Un tiempo familiar Luis García Montero
Si supiera cantar me salvaría
Al poco de morirse el abuelo, mi madre me encontró escuchando a Fosforito. "A mi padre le gustaba mucho. Lo oía en la radio, junto al tío Manuel. La abuela decía que el abuelo cantaba muy bien los fandangos. Yo nunca lo escuché". En treinta y dos años, primera noticia: si esos eran todos los secretos familiares, podía dormir tranquilo.
La familia de mi madre pertenece esa escuela andaluza que piensa que la alegría es sospechosa. Cuando éramos pequeños, fastidiábamos al abuelo amenizándole los turrones con un estruendoso villancico que, cantado a coro, cuenta cómo, dónde y cuándo bajaban los pastores. Él, claro, intentaba boicotear la maniobra con sus mejores mohines, privándonos con sus severidades de su pasado cantarín.
Un buen amigo culpa de sus resacas al exceso de diversión. "Anoche me lo pasé demasiado bien". Según parece, hay una cantidad de felicidad aceptable: si te excedes, catástrofe. Uno puede ser una persona jovial, pero cuidado con convertirse en alguien de vida alegre. La otra abuela, no obstante, me salió jacarandosa y ha combatido su decena de achaques con chascarrillos y buena cara. Una vez, una vecina le preguntó que con los remiendos que tenía, cómo era que no paraba de reírse. "Cada día soy más vieja, más pequeña y más fea, ¿además quieres que llore?" Incluso ahora, que tiene la cabeza vencida, repite, entre ida y venida, lo feliz que fue en su infancia pese a lo poco que tenían. Esta semana, almorzando con ella, intentaba recordar la letra de un villancico que trinaba con sus hermanas y la tatarabuela Carmen. Cuando nos vemos y la noto perdida, le musito la letra del tanguillo de los duros, que tanto en Cái dieron que hablar. Ella repiquetea con los dedos sobre la mesa y se burla de la suegra avariciosa que sale en la coplilla.

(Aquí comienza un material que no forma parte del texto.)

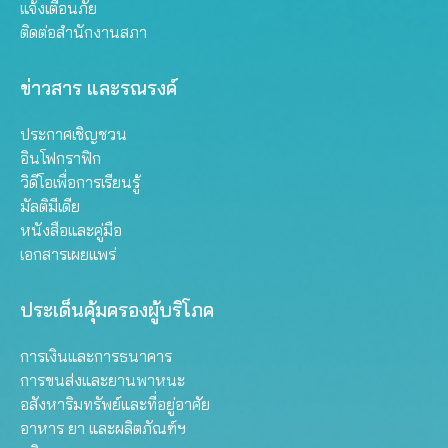
แจ้งเตือนภัย
ติดต่อสำนักงานสภา
ข่าวสาร และรณรงค์
ประกาศเชิญชวน
อินโฟกราฟิก
วิดีโอเพื่อการเรียนรู้
มัลติมีเดีย
หนังสือและคู่มือ
เอกสารเผยแพร่
ประเด็นคุ้มครองผู้บริโภค
การเงินและการธนาคาร
การขนส่งและยานพาหนะ
อสังหาริมทรัพย์และที่อยู่อาศัย
อาหาร ยา และผลิตภัณฑ์ฯ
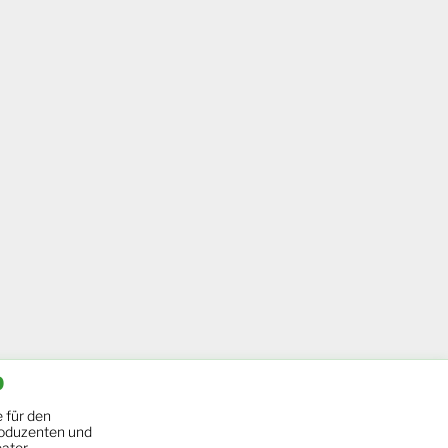
b
 für den
oduzenten und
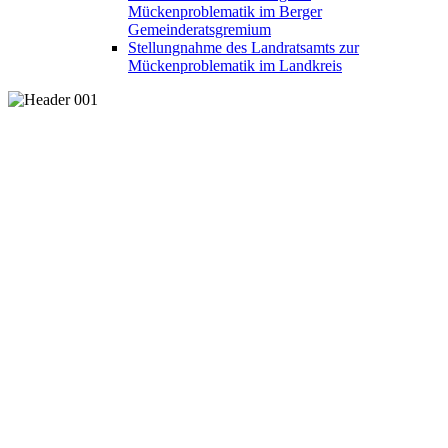
Mückenproblematik im Berger
Gemeinderatsgremium
Stellungnahme des Landratsamts zur
Mückenproblematik im Landkreis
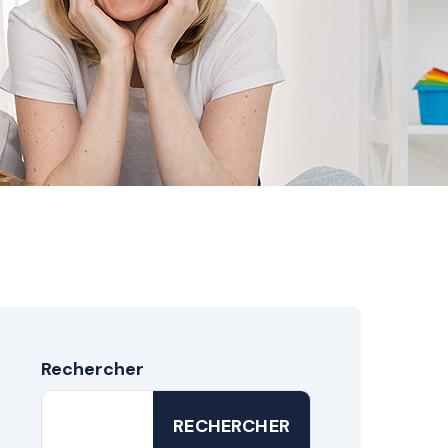
Rechercher
RECHERCHER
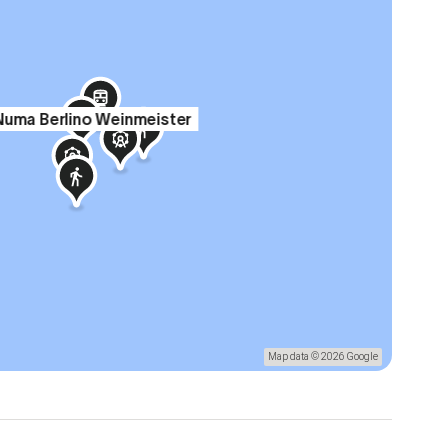
Numa Berlino Weinmeister
Map data © 2026 Google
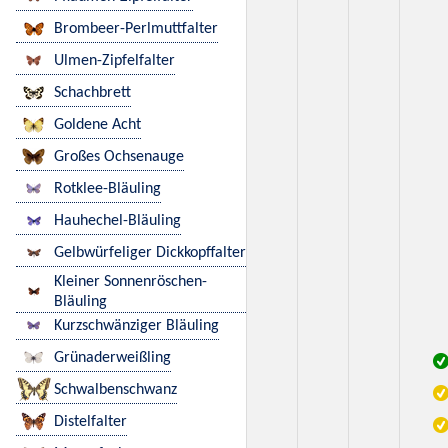
Brombeer-Perlmuttfalter
Ulmen-Zipfelfalter
Schachbrett
Goldene Acht
Großes Ochsenauge
Rotklee-Bläuling
Hauhechel-Bläuling
Gelbwürfeliger Dickkopffalter
Kleiner Sonnenröschen-
Bläuling
Kurzschwänziger Bläuling
Grünaderweißling
Schwalbenschwanz
Distelfalter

El karaoke es la antítesis del coro, esa amalgama donde las gargantas más preciosas suplen los defectos de las más torpes. Ni ‘Operación Triunfo’ ni ‘Got Talent’: muera el brillo narcisista y vivan las zambombas
Se canta poco, creo. Supongo que cambió la moda y que el trabajo de oficina casa mal con los cantes de trilla. También, que la música se ha vuelto portátil y con dos clics te ahorras el esfuerzo vocal. Hace años, veía a Jon Sistiaga entrevistar a una anciana italiana que había pasado el siglo. La mujer, erguida sobre la cama, recordaba sus mocedades: "Eravamo giovani e cantavamo". "Las voces entraban por las ventanas y la gente se asomaba a mirarnos". En nuestros días, según me cuentan, crece trágicamente la execrable concurrencia de los karaokes, unos tugurios donde sujetos sin solfeo se amorran al micrófono entre cubata y cubata. Subir, desgañitarse uno solo y que pase el siguiente. El individualismo, llevado a su expresión más ridícula.
El karaoke es la antítesis del coro, esa amalgama donde las gargantas más preciosas suplen los defectos de las más torpes. Ni Operación Triunfo ni Got Talent: muera el brillo narcisista y vivan las zambombas. Una utopía, oigan: una pequeña comunidad de voces. A veces me repito esa frase que le leí a Mayorga, el dramaturgo: "si supiera cantar, me salvaría". No tengo facultades, ya lo siento. También, de aquel verso de Hernández, que cantando esperaba a la muerte, "que hay ruiseñores que cantan encima de los fusiles y en medio de las batallas".